In plain English, this means that their rotation now stacks up far better against their competitors than it did in 2014, when the Padres already had one of the best set of starting pitchers in baseball.
Lastly, this is a good deal because general manager A.J. Preller did not have to guarantee a fifth season to Shields. With a four year guarantee (plus an opt-out clause after 2016), Preller has minimized the risk for the Padres.
But this takes us directly to the…
Reason for Concern
While it’s true the Padres are getting a solid arm in Shields, it’s also true that signing a pitcher Shields’ age to more than three guaranteed years is risky. Already in his career, Shields has logged 1,910 innings, or an average of 227 innings per season.
It has been noted elsewhere that during this period, only Max Scherzer (recently signed by the Washington Nationals) has logged more.
While this speaks to his durability, it also increases the likelihood that at some point, Shields’ arm is going to break down.
A Cautionary Tale
Many years ago, the Padres dodged a bullet in a very similar situation.

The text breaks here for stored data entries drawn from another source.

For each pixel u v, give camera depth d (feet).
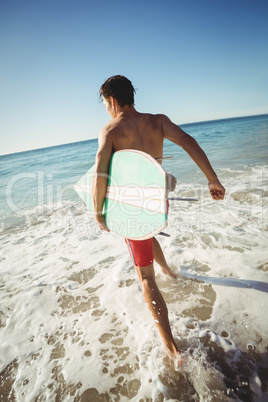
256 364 3.89
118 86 4.47
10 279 7.54
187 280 6.23
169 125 4.31
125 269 7.16
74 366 4.30
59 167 37.93
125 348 4.52
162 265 6.10
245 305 5.11
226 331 4.55
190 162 24.71
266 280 5.77
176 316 5.07
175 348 4.05
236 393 3.49
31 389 3.98
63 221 12.70
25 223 13.12
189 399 3.51
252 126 69.36
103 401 3.67
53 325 5.37
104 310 5.61
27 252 9.45
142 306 5.53
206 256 7.20
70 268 7.77
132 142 4.31
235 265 6.55
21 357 4.62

Just prior to Spring Training in 1998, San Diego acquired Kevin Brown from the Marlins. As with Shields, 1998 was going to be his age-33 season. But what a brilliant season it was: in 35 starts, he went 18-7 with a 2.38 ERA, a 1.07 WHIP, and 257 strikeouts to go with 257 innings, leading them to the National League Pennant.

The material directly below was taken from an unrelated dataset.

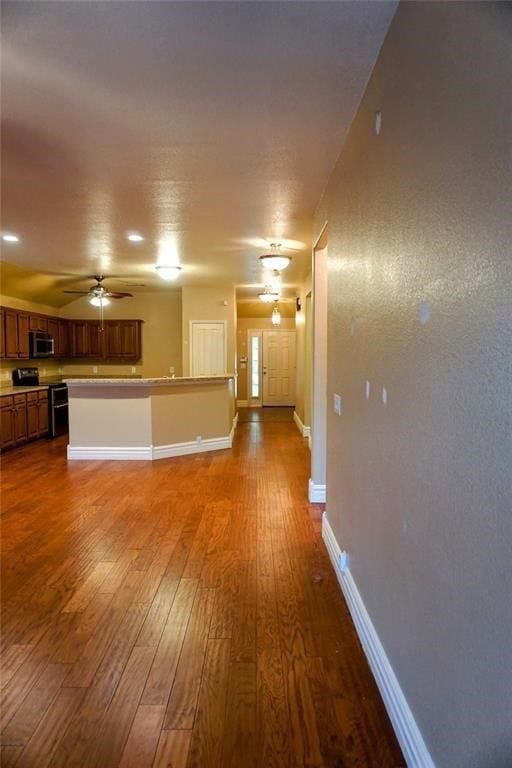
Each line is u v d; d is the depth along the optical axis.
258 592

That was Brown’s only season with San Diego.
In the offseason, Brown signed a hefty seven-year, $105 million contract with the Dodgers (and bear in mind, nine-figure contracts were far more rare than they are today, so this contract was a huge deal).
Here are Brown’s numbers for his first two seasons in Dodger Blue:
W-L IP K ERA WHIP
1999: 18-9 252 221 3.00 1.06
2000: 13-6 230 216 2.58 0.99
Very good numbers from a very good pitcher.

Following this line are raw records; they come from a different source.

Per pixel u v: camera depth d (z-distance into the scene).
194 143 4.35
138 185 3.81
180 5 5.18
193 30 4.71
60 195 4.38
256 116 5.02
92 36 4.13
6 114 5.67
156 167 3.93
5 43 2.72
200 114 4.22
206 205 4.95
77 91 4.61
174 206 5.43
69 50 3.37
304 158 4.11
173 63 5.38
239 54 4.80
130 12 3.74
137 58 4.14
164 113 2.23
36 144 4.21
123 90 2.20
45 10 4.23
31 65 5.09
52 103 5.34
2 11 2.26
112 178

But then, it happened: in the third season, Brown pitched in only 20 games (19 starts), even while maintaining a solid 2.65 ERA. The next season, 2002, Brown pitched in only 63.2 innings (10 starts, 17 games). After another solid season in 2003 (32 starts), Brown was shipped to the Yankees, where he made 35 starts and 205 innings over two seasons, to go with a 4.95 ERA and a 1.43 WHIP.
Granted, Kevin Brown and James Shields are two different pitchers, and in two different eras. Even still, the potential parallels exist: assuming that Shields does as well as Brown did, the Padres can expect some turbulence along the way. If that happens (This year? 2018? Some time in between?), the contract could look more like a boondoggle than a solid move.
Worth the Risk?
But in baseball, you have to take risks like this. Again, there are good reasons why San Diego (and other potential suitors) were not willing to go above four guaranteed seasons. And with Bud Black’s stellar bullpen, Shields will be more likely to be pulled after regularly after 6 or 7 innings, rather than 8 or 9. This will lessen the wear-and-tear on his arm.
And for the reasons given above and “What’s to Like,” this remains a worthwhile deal. Yes, there are other questions as well that need to be addressed (team offense, outfield defense, a right-handed-heavy lineup, etc.). But that will have to wait for another blog post.